It still amazes me how many enterprise data warehousing/business intelligence (DW/BI) projects struggle, often to the point of paralysis, with the “Inmon/Kimball” debate. This impasse revolves around whether a DW/BI program should insist upon routing all information through a complex, third normal form (3NF) data layer or take it straight to a user-intelligible star schema repository from where it can be reported more or less directly. It’s easy to fault the 3NF for more than doubling the complexity, expense, and data latency of a DW/BI project, but also for being of zero direct value to the project sponsors and their stakeholders. On the other hand, projects that deliver data immediately to star schemas can quickly become complex themselves as the scope of the warehouse grows. When the conformed stars scale out, they too end up necessitating enormous reengineering efforts whenever the underlying business requirements change.
Truth is, neither of these architectural paradigms can be agile because they both result in inflexible juggernauts that defy economical impact analysis when new features are needed. Both approaches scale to installations that are so inscrutable and fragile that it becomes more economical simply to solve new requirements with new applications rather than updating the existing assets. Both the Inmon and Kimball approaches leave companies struggling with “legacy” warehouses.
One of the most promising solutions to this juggernaut problem revolves around data architectures that go beyond our traditional 3NF. Warehousing teams have achieved more robust designs when they push their target schemas past fourth and fifth normal forms into a variety of “hypernormal forms” (HNF). These forms include “data vault” forms, associative strategies, and even CJ Date’s new sixth normal form, where all attributes of a source schema should be shredded into something akin to key-value pairs when stored in a target system. My recent year of fieldwork revealed that, indeed, hypernormalized approaches yield warehouse designs that are far more robust in the face of changing requirements.
There are several tool suites and practice communities that have demonstrated the commercial viability of HNF for large projects with tight budgets and even tighter deadlines. What I particularly appreciate is how these new solutions truly enable agile data warehousing by enabling and accelerating incremental warehouse delivery patterns.
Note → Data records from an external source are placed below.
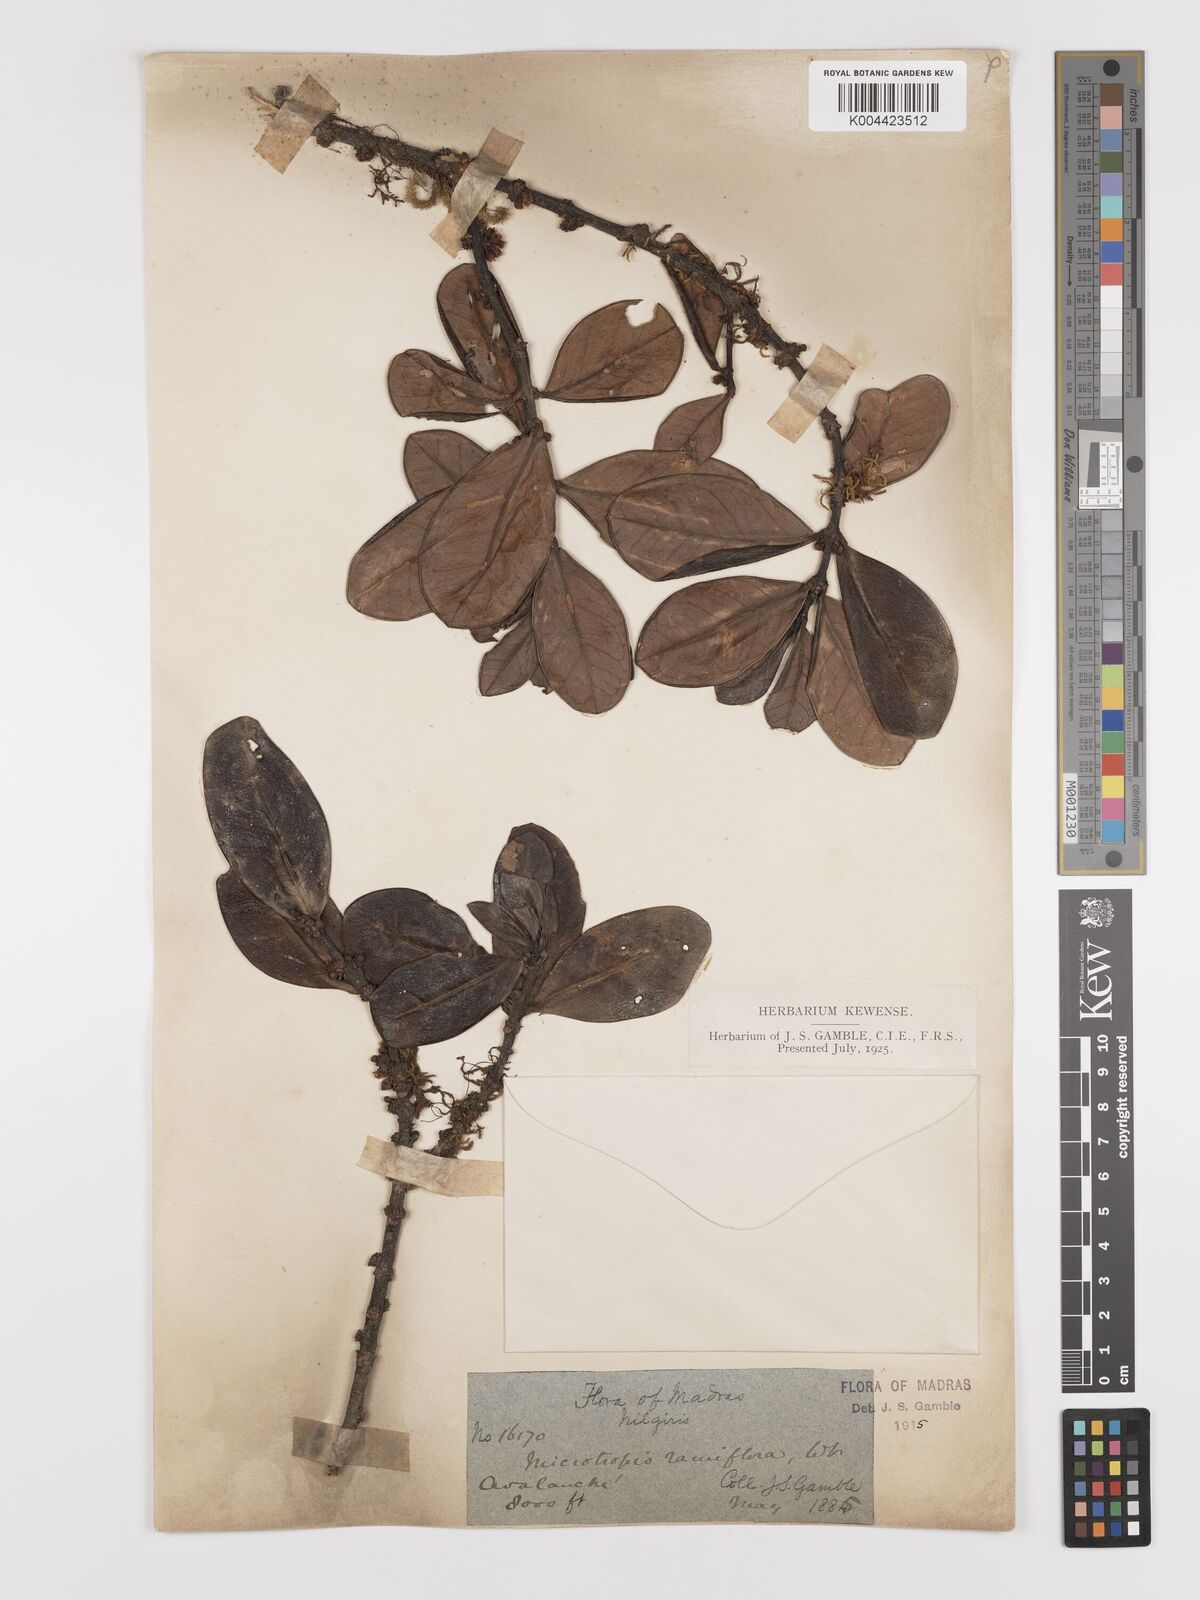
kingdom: Plantae
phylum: Tracheophyta
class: Magnoliopsida
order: Celastrales
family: Celastraceae
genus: Microtropis
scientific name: Microtropis ramiflora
In terms of engineering advantages, HNF yields target schemas that are what I call “three-way robust”:
- Teams can add small increments of functionality without undertaking massive reengineering.
- Modifications to existing database tables involve only local impacts.
- As the model grows, the cost of scaling the warehouse increases less than linearly.
My fieldwork’s most remarkable discovery, however, was how the epitome of hypernormalized tools truly enable the fourth tenet of the agile data warehousing manifesto, where we focus on “evolving data models over incrementing application code.” There are tools that can take business models and automatically generate 90% of the integration, presentation, and semantic layers for a team. By leveraging such technology, warehouse developers can focus on the remaining 10% where the business rules are complex and hand coding adds the greatest value. Such tools make the warehouse project and the entire organization agile because IT and business can now collaboratively model a small sliver of the warehouse, generate a user-tangible result, and evaluate it together. With the distraction and time lost to coding now reduced to a minimum, IT is able to rapidly address additional requirements step-by-step by evolving the information users can touch, keeping the business constantly involved in the partnership, and rapidly zeroing in on the exact operational insights the current business challenge demands.
So, the days of endless Inmon/Kimball debates are over. New tools and practices have moved the pivotal question far beyond “star schema versus third normal form.” DW/BI project kickoffs should now be immersing themselves in the question: “Which hypernormalized modeling technique and supporting toolset will work best for our organization?” It is the astounding improvements in programmer productivity and customer satisfaction this new generation of solutions allow that demands we make this change in mindset.